Americans Priscilla Dickey and her daughter Hermione are stranded in Wuhan, China, after a passport issue prevented them from evacuating. (Photo: Priscilla Dickey)
Americans Priscilla Dickey and her daughter Hermione are stranded in Wuhan, China, after a passport issue prevented them from evacuating. (Photo: Priscilla Dickey)

In a Wednesday press briefing, the Centers for Disease Control and Prevention said the passengers have been through multiple health screenings and will continue to be monitored at the military base for three days. But Priscilla Dickey and her daughter Hermione will not be among them. According to ABC10 News, in the scramble to evacuate, the family could not find Hermione’s passport and were not permitted on the flight as a result.

Hermione’s father and Priscilla’s ex-husband, James Dickey, who lives in Wuhan, told news outlets that family members faxed papers confirming the young girl’s identity and James finally located his daughter’s actual passport, but it was too little too late. The plane took off without them, and now the family is stranded in Wuhan, where the coronavirus has infected an estimated 6,000 people — surpassing the deadly SARS outbreak in 2002 and 2003 — and killed more than 130 individuals in China, according to Time.

There have been five cases reported in the U.S. so far, according to the Wednesday briefing by the CDC, with the first case in the nation involving a man in his 30s who was traveling from Wuhan, China, to his home in Washington.

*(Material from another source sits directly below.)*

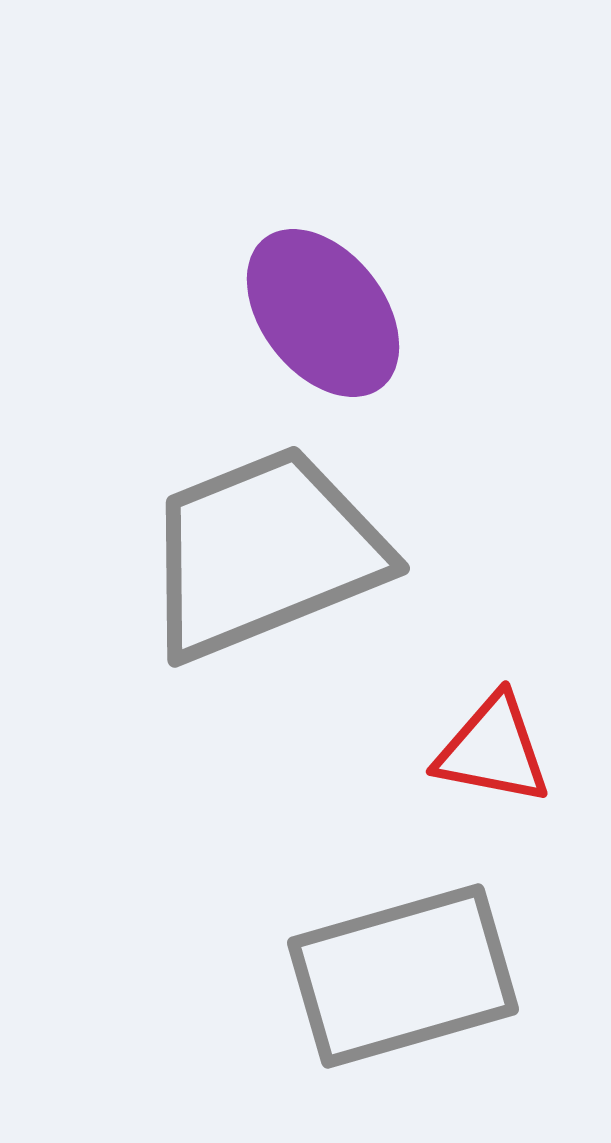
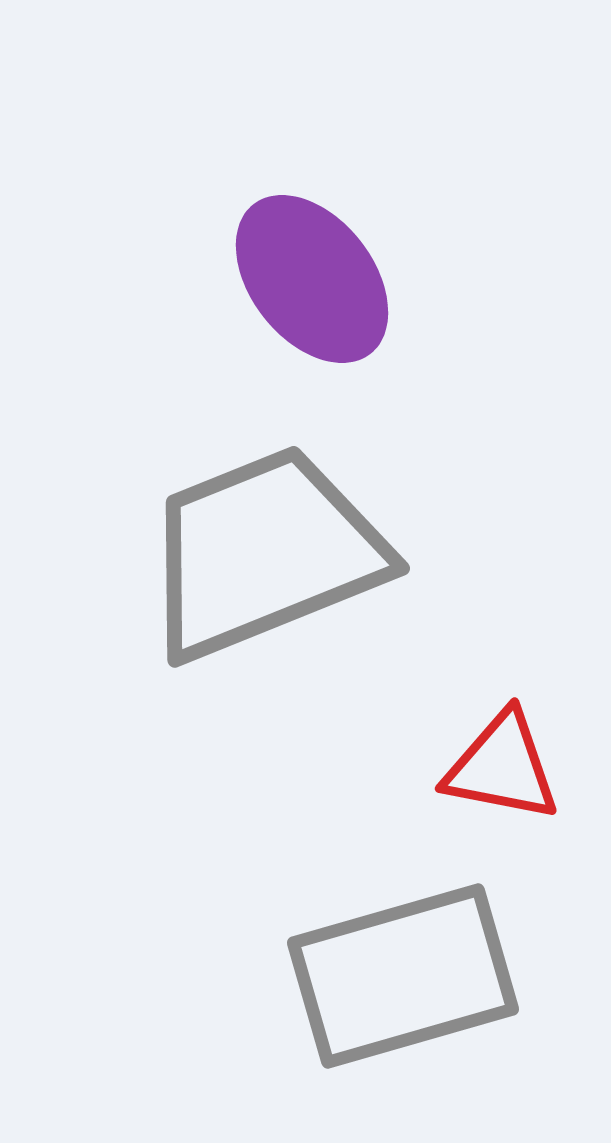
purple ellipse: moved 11 px left, 34 px up
red triangle: moved 9 px right, 17 px down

Health officials in Arkansas confirmed Wednesday that they are investigating a possible case.

“The number of cases is exploding,” Stanley Deresinski, MD, an infectious disease specialist with Stanford Health Care, tells Yahoo Lifestyle. “It looks like in terms of the rapidity of increase it’s greater than what was seen with SARS.”

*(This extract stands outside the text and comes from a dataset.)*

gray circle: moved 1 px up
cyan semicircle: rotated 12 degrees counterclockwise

Deresinski explains that “the estimated current reproductive rate is about 2.5,” meaning that every person who is infected with the Wuhan coronavirus “is expected to infect [another] 2.5 individuals.”

However, Deresinski says that the coronavirus doesn't appear to be “as lethal as SARS,” which killed 774 people, according to the CDC. “It looks like most of the fatalities are in the elderly and in individuals with co-morbidities — that is, existing illnesses,” making them more vulnerable to the virus.

For Priscilla Dickey and her daughter Hermione, it’s understandably scary to be stranded in Wuhan at the moment. “Certainly, if you’re among the population in Wuhan, I’d imagine there would be a significant risk,” says Deresinski.

He adds, “There’s no treatment. There's no vaccine. So the only way you can reduce that reproductive ratio is to isolate people.”

Deresinski says a major way the family can protect themselves is through “social distancing ... staying away from other people.” Beyond that, he recommends following good hygiene practices, such as washing hands with soap and water often and wearing a face mask if you’re going to come into contact with other people (though Deresinski notes that finding an N95 respirator is likely difficult to get a hold of right now).